Question

\[ \lim_{x\to 0}\frac{\sqrt{1+x}-1}{x}= \]

• A. \(0\)
• B. \(\frac{1}{2}\)
• C. \(1\)
• D. \(\infty\)

Hint:

For limits involving \(\sqrt{1+x}-1\), rationalize the numerator to remove the indeterminate form.

Answer 1

The Correct Option is B

Concept: When a limit contains a square root expression, rationalization is often useful.

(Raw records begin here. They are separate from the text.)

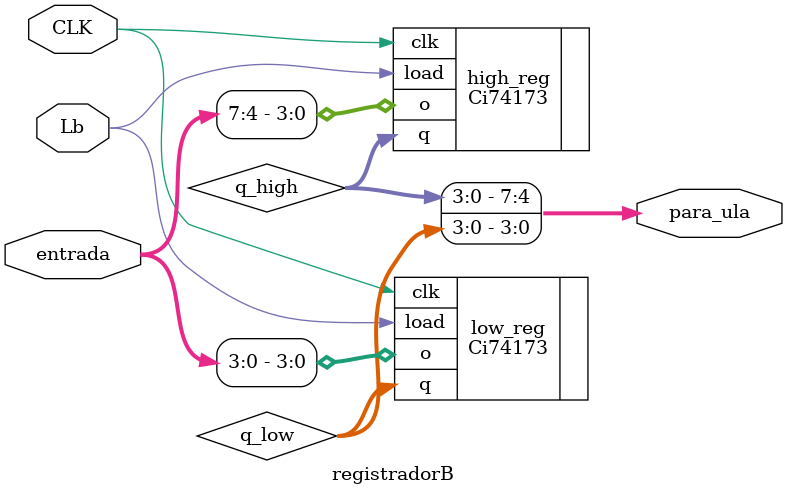
<source format=v>
module registradorB (
    input CLK,
    input Lb,                    // Load do acumulador
    input [7:0] entrada,         // Vindo do barramento
    output [7:0] para_ula       // Sempre ativo
);

    wire [3:0] q_low, q_high;

    // Instâncias dos dois CI74173
    Ci74173 low_reg (				//Reg de bits menos significativos
        .clk(CLK),
        .load(Lb),
        .o(entrada[3:0]),
        .q(q_low)
    );

    Ci74173 high_reg (				//Reg de bits mais significativos
        .clk(CLK),
        .load(Lb),
        .o(entrada[7:4]),
        .q(q_high)
    );

    // Saída direta para ULA (sempre ativa)
    assign para_ula = {q_high, q_low};


endmodule

</source>
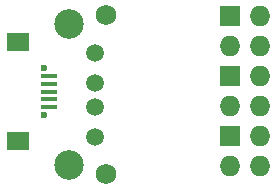
<source format=gbs>
G04 #@! TF.FileFunction,Soldermask,Bot*
%FSLAX46Y46*%
G04 Gerber Fmt 4.6, Leading zero omitted, Abs format (unit mm)*
G04 Created by KiCad (PCBNEW (2015-01-02 BZR 5348)-product) date 4/1/2015 10:56:25 PM*
%MOMM*%
G01*
G04 APERTURE LIST*
%ADD10C,0.100000*%
%ADD11C,1.500000*%
%ADD12C,2.500000*%
%ADD13R,1.900000X1.600000*%
%ADD14R,1.350000X0.400000*%
%ADD15C,0.600000*%
%ADD16R,1.727200X1.727200*%
%ADD17O,1.727200X1.727200*%
%ADD18C,1.727200*%
G04 APERTURE END LIST*
D10*
D11*
X123000000Y-106060000D03*
X123000000Y-103520000D03*
X123000000Y-101480000D03*
X123000000Y-98940000D03*
D12*
X120800000Y-108500000D03*
X120800000Y-96500000D03*
D13*
X116500000Y-106450000D03*
X116500000Y-98050000D03*
D14*
X119175000Y-102250000D03*
X119175000Y-101600000D03*
X119175000Y-100950000D03*
X119175000Y-102900000D03*
X119175000Y-103550000D03*
D15*
X118750000Y-104250000D03*
X118750000Y-100250000D03*
D16*
X134500000Y-106040000D03*
D17*
X134500000Y-108580000D03*
X137040000Y-106040000D03*
X137040000Y-108580000D03*
D16*
X134500000Y-100960000D03*
D17*
X134500000Y-103500000D03*
X137040000Y-100960000D03*
X137040000Y-103500000D03*
D16*
X134500000Y-95880000D03*
D17*
X134500000Y-98420000D03*
X137040000Y-95880000D03*
X137040000Y-98420000D03*
D18*
X124000000Y-109250000D03*
X124000000Y-95750000D03*
M02*

</source>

Step 1: Given limit is: \[ \lim_{x\to 0}\frac{\sqrt{1+x}-1}{x} \]

Step 2: Rationalize the numerator. Multiply numerator and denominator by: \[ \sqrt{1+x}+1 \] \[ \frac{\sqrt{1+x}-1}{x} \times \frac{\sqrt{1+x}+1}{\sqrt{1+x}+1} \]

Step 3: Apply identity \((a-b)(a+b)=a^2-b^2\). \[ = \frac{(1+x)-1}{x(\sqrt{1+x}+1)} \] \[ = \frac{x}{x(\sqrt{1+x}+1)} \] Cancel \(x\): \[ = \frac{1}{\sqrt{1+x}+1} \]

Step 4: Now put \(x=0\). \[ \frac{1}{\sqrt{1+0}+1} = \frac{1}{1+1} = \frac{1}{2} \] Therefore, \[ \boxed{\frac{1}{2}} \]